Defendant was indicted for the murder of Christopher Wilson, N.J.S.A. 2C:11-3(a)(1) and 3(a)(2) (count one); possession of a weapon with the purpose to use it unlawfully against Christopher Wilson, N.J.S.A. 2C:39-4 (count two); possession of a handgun without a permit, N.J.S.A. 2C:39-5(b) (count three); armed robbery of Christopher Wilson, N.J.S.A. 2C:15-1(a)(1)(2) (count four); felony murder of Christopher Wilson, N.J.S.A. 2C:11-3(a)(3) (count five); possession of a weapon with the purpose to use it unlawfully against Levar McKay, N.J.S.A. 2C:39-4 (count six); and aggravated assault of Levar McKay, N.J.S.A. 2C:12-1(b)(4) (count seven).

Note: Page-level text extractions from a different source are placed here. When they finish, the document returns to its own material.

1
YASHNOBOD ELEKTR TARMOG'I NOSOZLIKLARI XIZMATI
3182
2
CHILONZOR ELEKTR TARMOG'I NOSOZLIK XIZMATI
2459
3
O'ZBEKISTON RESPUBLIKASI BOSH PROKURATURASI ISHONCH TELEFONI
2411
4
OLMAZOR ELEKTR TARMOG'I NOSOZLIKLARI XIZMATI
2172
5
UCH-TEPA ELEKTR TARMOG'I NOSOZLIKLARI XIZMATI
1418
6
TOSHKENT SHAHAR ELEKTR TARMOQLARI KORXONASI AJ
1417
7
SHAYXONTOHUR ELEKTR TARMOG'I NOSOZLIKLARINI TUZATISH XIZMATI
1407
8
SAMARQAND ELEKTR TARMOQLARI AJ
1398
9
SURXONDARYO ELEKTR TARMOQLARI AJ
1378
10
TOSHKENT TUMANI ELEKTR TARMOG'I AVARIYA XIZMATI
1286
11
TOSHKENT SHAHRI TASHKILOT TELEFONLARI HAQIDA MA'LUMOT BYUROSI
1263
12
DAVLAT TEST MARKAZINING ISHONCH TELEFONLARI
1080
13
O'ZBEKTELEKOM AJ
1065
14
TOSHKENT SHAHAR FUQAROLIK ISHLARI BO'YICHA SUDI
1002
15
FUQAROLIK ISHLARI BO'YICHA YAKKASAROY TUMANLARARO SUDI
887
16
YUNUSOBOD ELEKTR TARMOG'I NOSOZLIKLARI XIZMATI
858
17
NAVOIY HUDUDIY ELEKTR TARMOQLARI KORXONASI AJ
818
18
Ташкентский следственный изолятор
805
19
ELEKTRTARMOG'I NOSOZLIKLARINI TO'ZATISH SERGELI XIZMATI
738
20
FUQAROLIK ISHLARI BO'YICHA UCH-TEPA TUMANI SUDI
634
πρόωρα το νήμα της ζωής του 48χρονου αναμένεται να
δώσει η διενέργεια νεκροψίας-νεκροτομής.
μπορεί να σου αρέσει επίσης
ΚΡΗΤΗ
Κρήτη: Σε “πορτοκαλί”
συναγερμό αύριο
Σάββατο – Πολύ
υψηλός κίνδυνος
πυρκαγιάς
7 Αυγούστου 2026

Defendant was convicted on all counts of the indictment. He was sentenced to sixty years incarceration, with 85% of that time to be served before he became eligible for parole pursuant to the No Early Release Act (NERA), N.J.S.A. 2C:43-7.2, on the murder count; to a consecutive term of eight years with four-years of parole ineligibility on count six and to concurrent terms of eighteen years with 85% parole ineligibility pursuant to NERA on count four and five years with two and one-half years of parole ineligibility on count three. The remaining counts were merged.